March weather can be unpredictable in Wisconsin, tossing blue skies and warm sun with snow and bitter winds. To keep herself grounded, Chris Seroogy cooks up a batch of her mother’s bray.
The snow banks shrink, water streams in rivulets to the ditches, and a south wind blows. It is that in-between time, time between cold and warmth. We are teased with a warm sun, but the wind still bites, especially so as we have foolishly and stylishly set aside the heavy wool coats and snow pants for lighter weight fabric. Yet, the wind still stings cold. It is March: kite flying weather. Many a time I stood out in the cold March wind flying kites with my children. Their colorful shapes splashed vibrantly in the pale blue, spring sky. But with our frozen fingers and numbed legs, the kite surged on its string alone, quite abandoned to a stake as we retreated to the house to warm up. Still, Wisconsinites have been known to make the best of strange weather. As such, this March I have decided to set aside my kite flying and instead stir up a batch of bray.
That’s what my mother called this unusual dish of pork roast, buckwheat flour, and spices though I found nothing on the web by that name. I checked the St. Boniface Mother’s Favorite Recipes cookbook and though four versions of the recipe are given in the 1969 edition—my mother’s copy—entitled Brai (B-R-A-I), Bray (B-R-A-Y), and Buckwheat Toast, the recipe is not even mentioned in the 1995 Heart of Our Home edition—my copy. Searching by ingredients, I finally came up with Scrapple, a Pennsylvania Dutch dish that was somewhat similar.
Mom served bray to us for breakfast. She mixed it up, put it into bread pans, and refrigerated it. The next morning it was sliced and fried in lard until crispy brown, and dished onto a serving platter. The aromatic fragrance of fried fat and cooked cloves and sage drifted over our large country kitchen. We’d fork crusty slices onto our plates and thickly pour white Karo syrup, covering every edge. My father would layer his between freshly-baked, buttered bread. We devoured it as fast as my mom fried it. Of course, by the time she thankfully sat down to her share, we had ambled from the table to begin our daily chores. My mom sat alone with her coffee and her creation, though always somewhat disappointed; it just didn’t taste as good as her mom’s.
In my married life, I have only prepared bray a few times. A few times we also bought a dense loaf of Bray at the grocery store. It tasted noticeably different. We knew altered amounts and diverse spices were used. Out of curiosity, I called around to several stores to see if any make the product for their deli. Alas, no one cooks it. So, the tradition of this breakfast “Buckwheat Toast” will have to continue with me.

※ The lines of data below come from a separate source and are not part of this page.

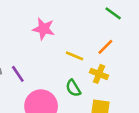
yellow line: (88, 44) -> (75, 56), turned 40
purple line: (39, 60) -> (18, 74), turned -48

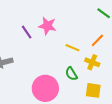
purple line: (18, 74) -> (27, 32), moved

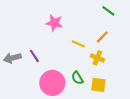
purple line: (27, 32) -> (34, 56), moved
green semicircle: (71, 74) -> (77, 78), moved

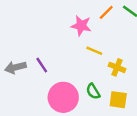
pink star: (54, 23) -> (81, 26), moved
orange line: (102, 37) -> (106, 12), moved

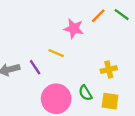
yellow line: (94, 51) -> (56, 53), moved
yellow cross: (117, 67) -> (109, 70), turned -35

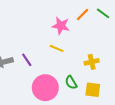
yellow line: (56, 53) -> (57, 48), moved

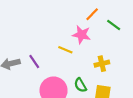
green line: (103, 13) -> (114, 25), moved
pink star: (61, 26) -> (81, 35), moved

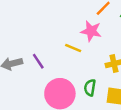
green semicircle: (80, 85) -> (90, 88), turned 40

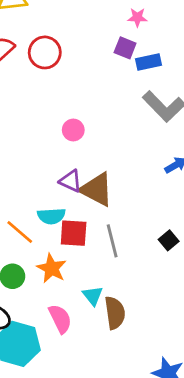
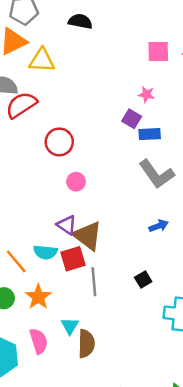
red circle: (45, 52) -> (59, 142), moved
red square: (74, 233) -> (73, 259), moved, turned -30
black square: (169, 240) -> (143, 279), moved

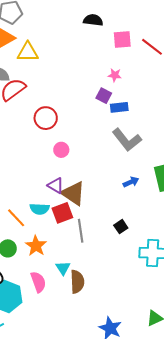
black semicircle: (80, 21) -> (93, 20), moved

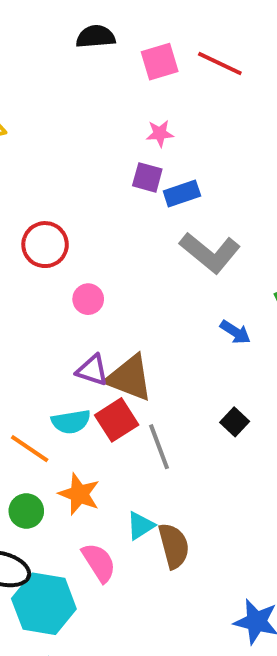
blue arrow: (131, 182) -> (235, 332), turned 70
cyan triangle: (63, 268) -> (140, 526), turned 42

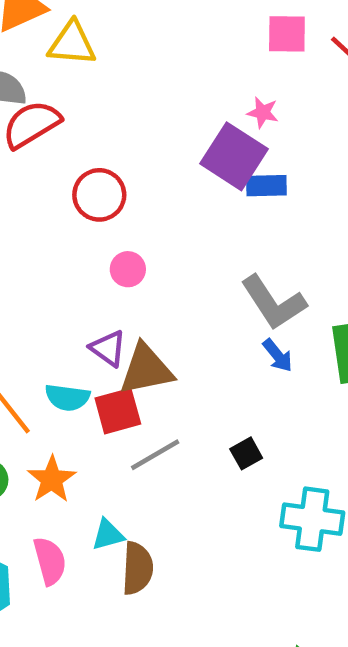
purple square: (147, 177) -> (234, 156), size x1.8
gray L-shape: (210, 253) -> (273, 303), moved
brown triangle: (129, 378) -> (146, 369), turned -50
gray line: (159, 447) -> (155, 455), turned 63

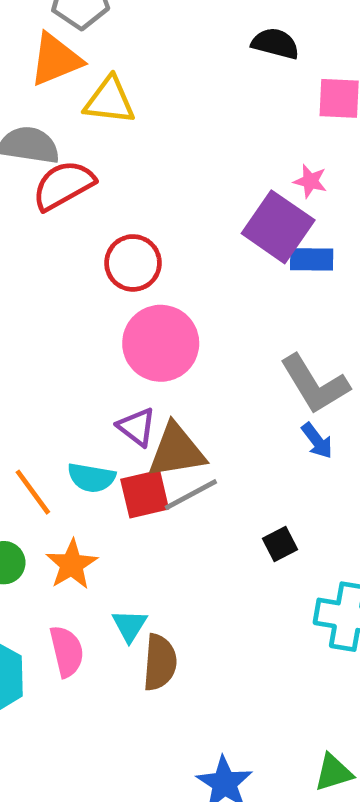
pink circle: (128, 269) -> (161, 343), size x2.0
gray line: (155, 455) -> (191, 495), moved
cyan triangle: (108, 535) -> (130, 626), turned -45

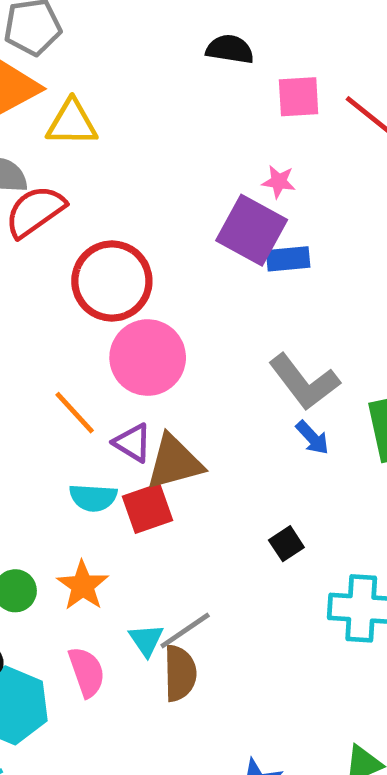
red circle: (133, 263) -> (112, 281), size x1.4
orange line: (33, 492) -> (75, 413), moved
gray line: (191, 495) -> (185, 630), moved

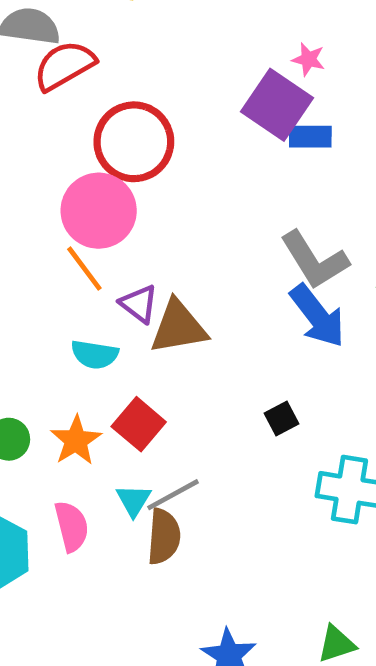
pink circle: (148, 358) -> (99, 211), moved
blue arrow: (312, 438) -> (317, 316), size x1.8
red square: (147, 508) -> (139, 424), moved, turned -36

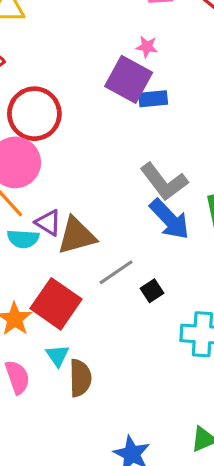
cyan semicircle: (95, 354) -> (23, 239), moved
red square: (139, 424) -> (56, 304), size x1.4
gray line: (173, 495) -> (116, 272), moved

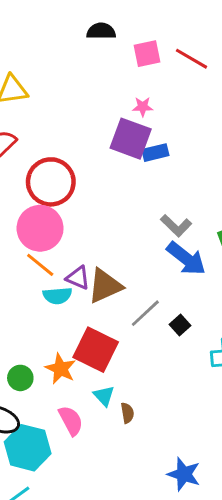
gray L-shape: (164, 182) -> (176, 226), size x0.7
brown semicircle: (80, 378) -> (127, 413), size x0.6

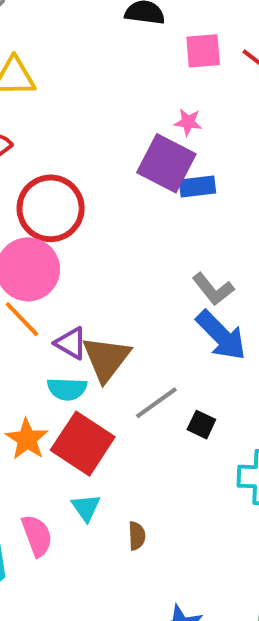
brown triangle: (105, 286) -> (106, 359), turned -36
cyan semicircle: (57, 296) -> (67, 389), moved
black square: (180, 325) -> (201, 425), turned -30
orange star: (61, 369) -> (27, 439), moved
brown semicircle: (127, 413) -> (137, 536), moved

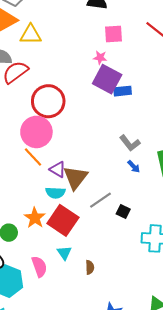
pink square: (203, 51) -> (114, 34), moved
pink star: (188, 122) -> (100, 58), moved
blue arrow: (221, 335) -> (134, 167), size x0.5

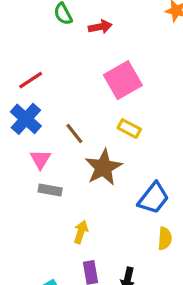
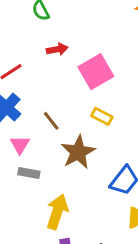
red arrow: (100, 27) -> (57, 49), moved
yellow arrow: (81, 232) -> (57, 212), size x1.6

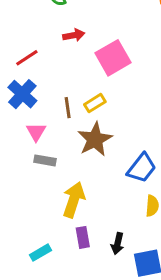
yellow rectangle: (102, 116) -> (95, 103), moved, turned -60
brown line: (51, 121) -> (68, 108), turned 30

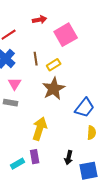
brown line: (68, 108) -> (36, 59), moved
gray rectangle: (45, 160) -> (11, 103), moved
purple rectangle: (83, 237) -> (35, 157), moved

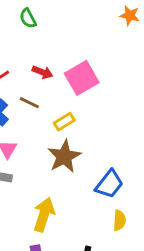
red arrow: (40, 20) -> (42, 72), moved, turned 32
brown line: (36, 59) -> (29, 103), moved, turned -56

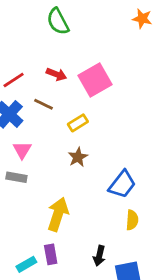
green semicircle: (28, 18) -> (58, 21), moved, size x1.4
brown star: (64, 156) -> (78, 157), size x0.6

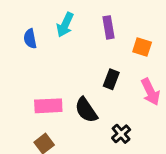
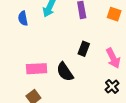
orange square: (142, 47) -> (114, 14), moved
black cross: (121, 134) -> (112, 86), moved

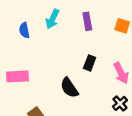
pink rectangle: (37, 69) -> (18, 76), moved

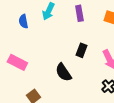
pink rectangle: (18, 76) -> (17, 62), turned 30

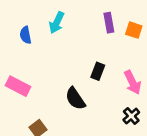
purple rectangle: (79, 13) -> (109, 23), moved

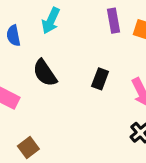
black semicircle: (75, 99) -> (45, 73), moved

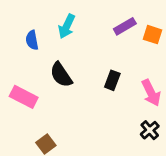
purple rectangle: (114, 21) -> (125, 26), turned 70

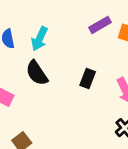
cyan arrow: (67, 26) -> (40, 39), moved

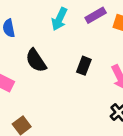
cyan arrow: (40, 39) -> (59, 19), moved

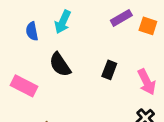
cyan arrow: (59, 19) -> (63, 22), moved

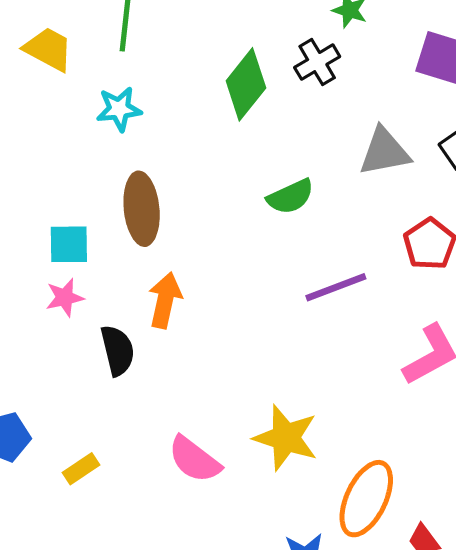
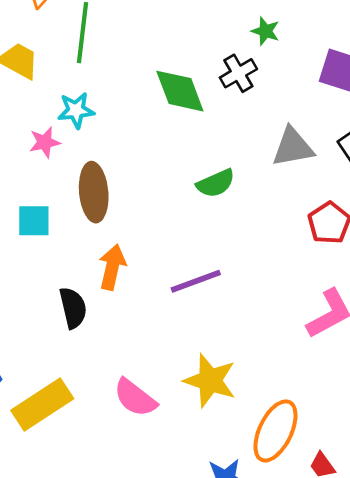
green diamond: (246, 84) -> (180, 91), turned -60
purple line: (336, 287) -> (196, 281), moved
pink star: (65, 298) -> (45, 142), moved
yellow rectangle: (81, 469) -> (42, 405), size x2.0

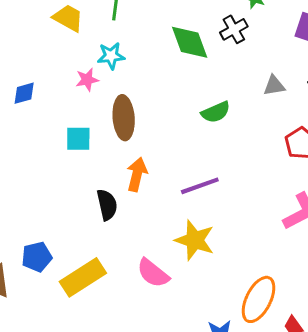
gray triangle: (293, 147) -> (274, 86), size x0.7
yellow star: (210, 381) -> (195, 240), moved

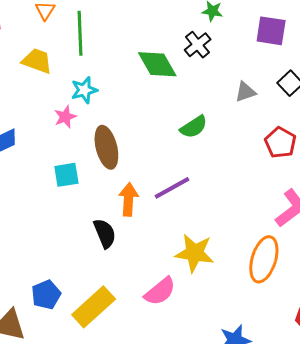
purple line: (200, 186) -> (172, 188), moved
pink semicircle: (153, 273) -> (160, 291), turned -68
orange ellipse: (259, 299) -> (264, 259), moved

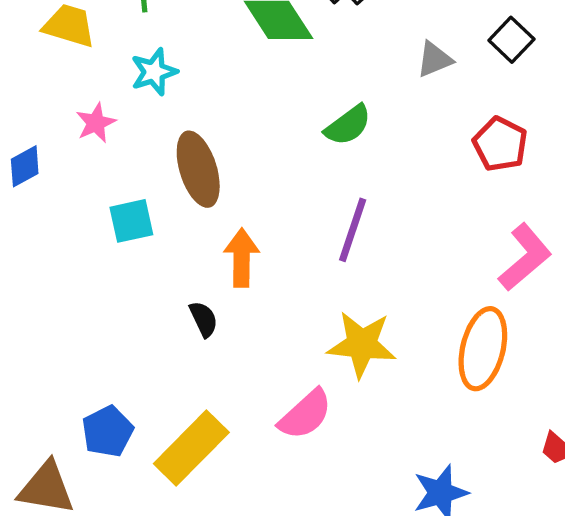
pink star: (65, 117) -> (96, 123), moved
purple line: (172, 188) -> (353, 230), moved, turned -39
black semicircle: (105, 233) -> (204, 319), size x0.7

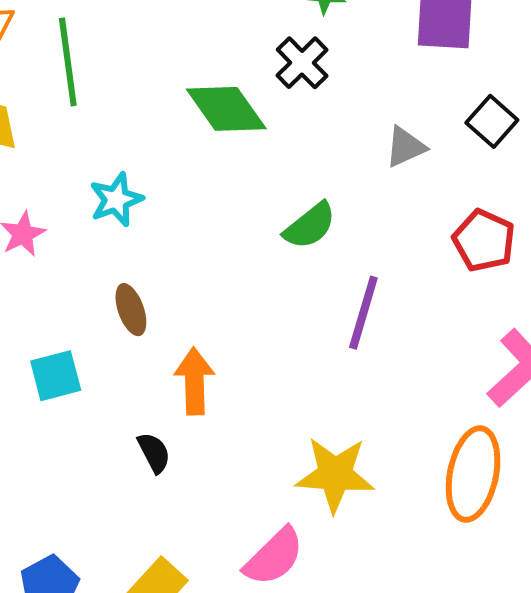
cyan star: (154, 72) -> (116, 200), moved
brown ellipse: (198, 169) -> (131, 310), moved, size x0.6
cyan square: (131, 221) -> (56, 376), moved
purple line: (353, 230) -> (363, 313), moved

I’ve vowed not to let March toss me about this year. I will wear jeans and Underalls to keep warm and hang onto that winter coat. I will save my kite flying for warmer April days. And I will buy a pork roast and buckwheat flour, and sit my ninety year old mother onto a chair next to my stove in her pink booties. I will measure, cook, stir, and taste until this dish stands ready for my family once again.